Rheal A. Towner1, David L. Gillespie2, Debra Saunders1, Osama Abdullah3, Edward W. Hsu4, Andrea Schwager5, Randy L. Jensen2
1Advanced Magnetic Resonance Center, Oklahoma Medical Research Foundation, Oklahoma City, OK, United States; 2Huntsman Cancer Institute, University of Utah, Salt Lake City, UT, United States; 3Bioengineering, University of Utah, Salt Lake City, UT; 4Bioengineering, University of Utah, Salt Lake City, UT, United States; 5Interdepartmental Program in Neuroscience, University of Utah, Salt Lake City, UT, United States
Magnetic resonance imaging and spectroscopy was used to follow the regression of rat F98 gliomas following treatment with the nitrone compound, OKN-007. Following MR and bioluminescence image detection of F98 gliomas, OKN-007 (administered orally) was found to decrease tumor growth.
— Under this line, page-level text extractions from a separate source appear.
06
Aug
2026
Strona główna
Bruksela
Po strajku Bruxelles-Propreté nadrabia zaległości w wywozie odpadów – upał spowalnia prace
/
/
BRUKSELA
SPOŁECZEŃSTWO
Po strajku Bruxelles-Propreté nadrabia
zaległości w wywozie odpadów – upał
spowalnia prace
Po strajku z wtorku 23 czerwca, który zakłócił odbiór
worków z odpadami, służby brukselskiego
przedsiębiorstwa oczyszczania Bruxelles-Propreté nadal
MR spectroscopy analysis (metabolite/tCr (total creatine) peak area ratios, and LCModel) indicated F98 glioma-induced alterations in tumor metabolites (tCho (total choline), tCr, NAA (N-acetyl aspartate), Lip1.3 (methylene hydrogens in lipid acyl groups), Lip5.3 (olefinic hydrogens in unsaturated lipid acyl groups)), were found to revert back to normal levels following OKN-007 treatment. OKN-007 may be considered as a promising therapeutic addition or alternative for the treatment of human gliomas.